Mar. 20, 2012
For the third time he spoke to them: “Why? What crime has this man committed? I have found in him no grounds for the death penalty. Therefore I will have him punished and then release him.”
“Honey, this is where we turn right,” I said.
“But I think we have to go a little further,” my husband replies.
“No, this is where we turn,” I insist.
“This doesn’t look right,” as we approach the stop sign.
“I’m sure this is where we turn,” I say a little more emphatically.
Five minutes later: “We should have turned back there,” my husband quietly says.
“Now we’ll be late.”
Maybe these conversations only happen between my husband and me. They are even more challenging when you KNOW you are right but the other person insists THEY are right. What to do?
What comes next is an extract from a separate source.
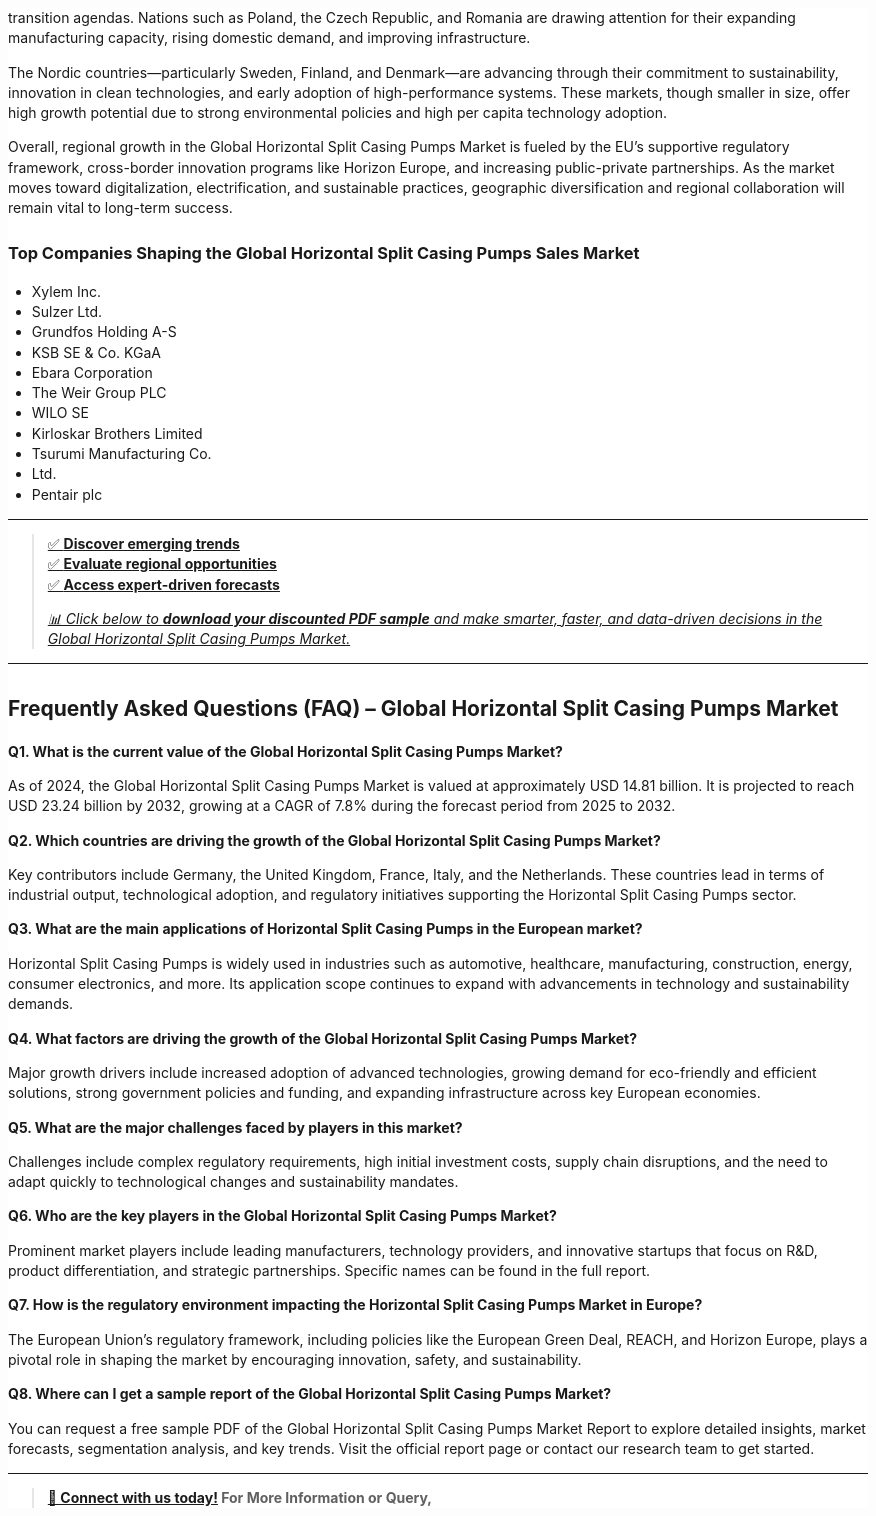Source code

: transition agendas. Nations such as Poland, the Czech Republic, and Romania are drawing attention for their expanding manufacturing capacity, rising domestic demand, and improving infrastructure.</p><p>The Nordic countries&mdash;particularly Sweden, Finland, and Denmark&mdash;are advancing through their commitment to sustainability, innovation in clean technologies, and early adoption of high-performance systems. These markets, though smaller in size, offer high growth potential due to strong environmental policies and high per capita technology adoption.</p><p>Overall, regional growth in the Global Horizontal Split Casing Pumps Market is fueled by the EU&rsquo;s supportive regulatory framework, cross-border innovation programs like Horizon Europe, and increasing public-private partnerships. As the market moves toward digitalization, electrification, and sustainable practices, geographic diversification and regional collaboration will remain vital to long-term success.</p><p><h3>Top Companies Shaping the Global Horizontal Split Casing Pumps Sales Market </h3><ul><li>Xylem Inc.</li><li>Sulzer Ltd.</li><li>Grundfos Holding A-S</li><li>KSB SE & Co. KGaA</li><li>Ebara Corporation</li><li>The Weir Group PLC</li><li>WILO SE</li><li>Kirloskar Brothers Limited</li><li>Tsurumi Manufacturing Co.</li><li>Ltd.</li><li>Pentair plc</li></ul></p><hr /><blockquote><p><a href="https://www.marketresearchintellect.com/ask-for-discount/?rid=967768&amp;amp;utm_source=Github-R&amp;amp;utm_medium=041">✅ <strong data-start="617" data-end="645">Discover emerging trends</strong></a><br data-start="645" data-end="648" /><a href="https://www.marketresearchintellect.com/ask-for-discount/?rid=967768&amp;amp;utm_source=Github-R&amp;amp;utm_medium=041"> ✅ <strong data-start="650" data-end="685">Evaluate regional opportunities</strong></a><br data-start="685" data-end="688" /><a href="https://www.marketresearchintellect.com/ask-for-discount/?rid=967768&amp;amp;utm_source=Github-R&amp;amp;utm_medium=041"> ✅ <strong data-start="690" data-end="724">Access expert-driven forecasts</strong></a></p><p class="" data-start="728" data-end="864"><em><a href="https://www.marketresearchintellect.com/ask-for-discount/?rid=967768&amp;amp;utm_source=Github-R&amp;amp;utm_medium=041">📊 Click below to <strong data-start="746" data-end="785">download your discounted PDF sample</strong> and make smarter, faster, and data-driven decisions in the Global Horizontal Split Casing Pumps Market.</a></em></p></blockquote><hr /><h2>Frequently Asked Questions (FAQ) &ndash; Global Horizontal Split Casing Pumps Market</h2><p><strong>Q1. What is the current value of the Global Horizontal Split Casing Pumps Market?</strong></p><p>As of 2024, the Global Horizontal Split Casing Pumps Market is valued at approximately USD 14.81 billion. It is projected to reach USD 23.24 billion by 2032, growing at a CAGR of 7.8% during the forecast period from 2025 to 2032.</p><p><strong>Q2. Which countries are driving the growth of the Global Horizontal Split Casing Pumps Market?</strong></p><p>Key contributors include Germany, the United Kingdom, France, Italy, and the Netherlands. These countries lead in terms of industrial output, technological adoption, and regulatory initiatives supporting the Horizontal Split Casing Pumps sector.</p><p><strong>Q3. What are the main applications of Horizontal Split Casing Pumps in the European market?</strong></p><p>Horizontal Split Casing Pumps is widely used in industries such as automotive, healthcare, manufacturing, construction, energy, consumer electronics, and more. Its application scope continues to expand with advancements in technology and sustainability demands.</p><p><strong>Q4. What factors are driving the growth of the Global Horizontal Split Casing Pumps Market?</strong></p><p>Major growth drivers include increased adoption of advanced technologies, growing demand for eco-friendly and efficient solutions, strong government policies and funding, and expanding infrastructure across key European economies.</p><p><strong>Q5. What are the major challenges faced by players in this market?</strong></p><p>Challenges include complex regulatory requirements, high initial investment costs, supply chain disruptions, and the need to adapt quickly to technological changes and sustainability mandates.</p><p><strong>Q6. Who are the key players in the Global Horizontal Split Casing Pumps Market?</strong></p><p>Prominent market players include leading manufacturers, technology providers, and innovative startups that focus on R&amp;D, product differentiation, and strategic partnerships. Specific names can be found in the full report.</p><p><strong>Q7. How is the regulatory environment impacting the Horizontal Split Casing Pumps Market in Europe?</strong></p><p>The European Union&rsquo;s regulatory framework, including policies like the European Green Deal, REACH, and Horizon Europe, plays a pivotal role in shaping the market by encouraging innovation, safety, and sustainability.</p><p><strong>Q8. Where can I get a sample report of the Global Horizontal Split Casing Pumps Market?</strong></p><p>You can request a free sample PDF of the Global Horizontal Split Casing Pumps Market Report to explore detailed insights, market forecasts, segmentation analysis, and key trends. Visit the official report page or contact our research team to get started.</p><hr /><blockquote><p><span class="font-[700]"><strong><a href="https://www.marketresearchintellect.com/product/global-horizontal-split-casing-pumps-sales-market/?utm_source=Linkedin&utm_medium=041">📩 Connect with us today!</a> For More Information or Query,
This is the situation Pilate finds himself in. No less than three times, he has told the growing crowd that he finds no reason to have Jesus killed. (Interesting that he has said this three times. Note to self: remember this on Easter morning when something else happens for three days.)
Pilate finds himself in a tug-of-war within himself. He has not established the minimum grounds to have Jesus killed. In Matthew’s Gospel, his wife even pleads with him: “Don’t have anything to do with that innocent man, for I have suffered a great deal today in a dream because of him.” (Matthew 27:19) What is he to do? Go with his gut and his wife’s input and risk loosing his governorship because he appears weak? Or side with the crowd and pacify them?
We’ll discover soon that Pilate has learned the art of carefully picking and choosing his battles. If you are a spouse, a parent, a sibling, have co-workers or work with volunteers, you’ve also been faced with this choice. When do you continue with your plan, ideas or suggestions – even when you know they are right or better – than what the consensus of the group feels? Of course, we know these situations must be dealt with case-by-case. And who is on the other side makes a huge difference also. Where to turn is not the same as a huge financial decision. What restaurant to eat at is not the same as how to celebrate family holidays. Being late is not the same as whether a man lives or dies.
It’s much easier for us to know what the right thing to do us because we know how the story ends. This one decision forever changed Pilate’s life. Some decisions we make will forever change our lives. I pray that when we are making those decisions, we’ll seek guidance in figuring out who is right.
Let us pray: Lead me, Lord. Lead me in Your righteousness. Make Your way plain before my face. Amen.